Exercise details - Give the entries again exactly. Skip the pictures.

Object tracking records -
══════════════════════════════

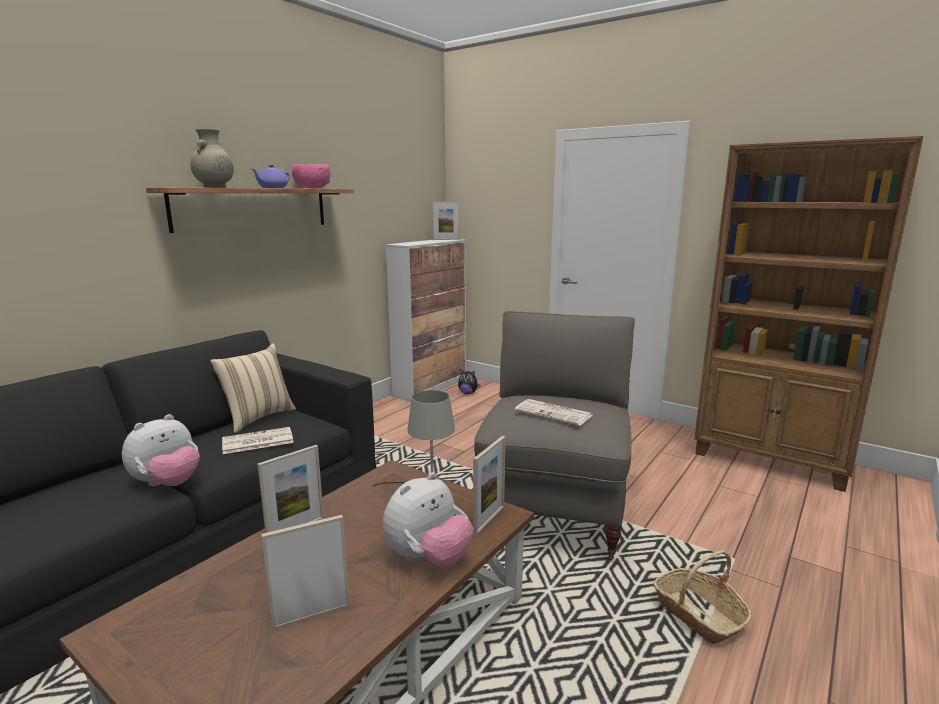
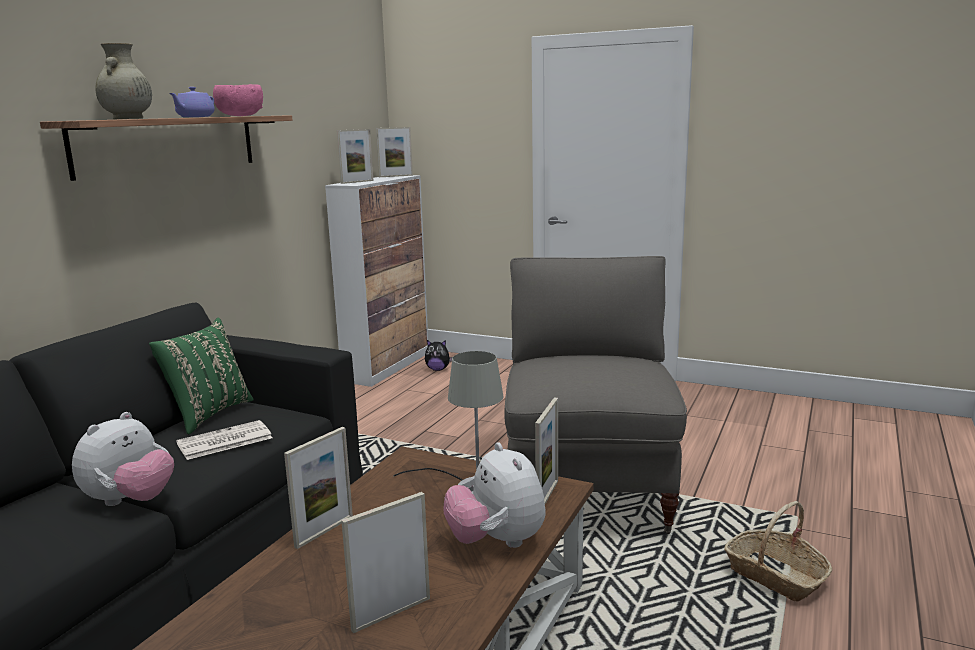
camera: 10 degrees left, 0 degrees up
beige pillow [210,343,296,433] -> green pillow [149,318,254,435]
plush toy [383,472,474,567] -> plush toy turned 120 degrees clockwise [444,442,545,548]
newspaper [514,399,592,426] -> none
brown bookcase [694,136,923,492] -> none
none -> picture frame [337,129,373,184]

══════════════════════════════

Exercise response -
camera: 10 degrees left, 0 degrees up
beige pillow [210,343,296,433] -> green pillow [149,318,254,435]
plush toy [383,472,474,567] -> plush toy turned 120 degrees clockwise [444,442,545,548]
newspaper [514,399,592,426] -> none
brown bookcase [694,136,923,492] -> none
none -> picture frame [337,129,373,184]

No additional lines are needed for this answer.